# Text shown
The Book, Cat, & Cat Book Lovers Almanac

of historical trivia regarding books, cats, and other animals. Actually this blog has evolved so that it is described better as a blog about cats in history and culture. And we take as a theme the advice of Aldous Huxley: If you want to be a writer, get some cats. Don't forget to see the archived articles linked at the bottom of the page.

October 25, 2018

October 25, 1820

Lorenz Frølich (25 October 25, 1820 to October 25, 1908 ) was a Danish artist. He is especially remembered for the illustrations he did of fairy tales.

This style is apparent in works the below, held by the Metropolitan Museum of Art:





This is titled: Child Climbing a Chair to Reach for a Kitten.

Here are some highlights of Frølich's career:

'He was the son of wholesaler Johan Jacob Frølich and Vilhelmine Pauline... Despite family opposition, he was allowed to...[pursue his] art, and as a child he was taught by Martinus Rørbye , Herman Wilhelm Bissen and most recently Christoffer Wilhelm Eckersberg and Christen Købke . In 1840 he traveled to... art schools in Munich and Dresden . He was home in 1845 and [then] returned to Dresden and in 1846 on to Rome . Here he stayed for five years. In 1851 he went to Paris, visited Denmark in 1854 and returned to Paris...His numerous illustrations for French children's books meant that a French children's book was called ...[a] Froelich.

# Your tasks
(1) Answer these questions from the blog post on Lorenz Frølich.
(a) Whose advice does the blog take as its theme?
(b) Which museum holds the works shown in the post?
(c) In what year did Frølich travel on to Rome?
(2) Write out the part of the blog post on Lorenz Frølich starting at "of historical trivia" and ending at "of fairy tales.".
The data that follow have no connection to the blog post on Lorenz Frølich.

# Data provided

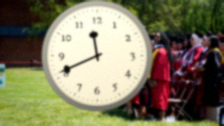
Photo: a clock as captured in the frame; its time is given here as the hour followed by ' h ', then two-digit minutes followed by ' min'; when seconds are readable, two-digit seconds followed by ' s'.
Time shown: 11 h 41 min
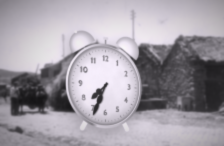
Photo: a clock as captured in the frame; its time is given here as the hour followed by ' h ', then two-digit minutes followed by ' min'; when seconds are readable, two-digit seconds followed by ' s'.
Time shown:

# Exercise results
(1)
(a) Aldous Huxley's
(b) The Metropolitan Museum of Art
(c) 1846

(2)
of historical trivia regarding books, cats, and other animals. Actually this blog has evolved so that it is described better as a blog about cats in history and culture. And we take as a theme the advice of Aldous Huxley: If you want to be a writer, get some cats. Don't forget to see the archived articles linked at the bottom of the page.

October 25, 2018

October 25, 1820

Lorenz Frølich (25 October 25, 1820 to October 25, 1908 ) was a Danish artist. He is especially remembered for the illustrations he did of fairy tales.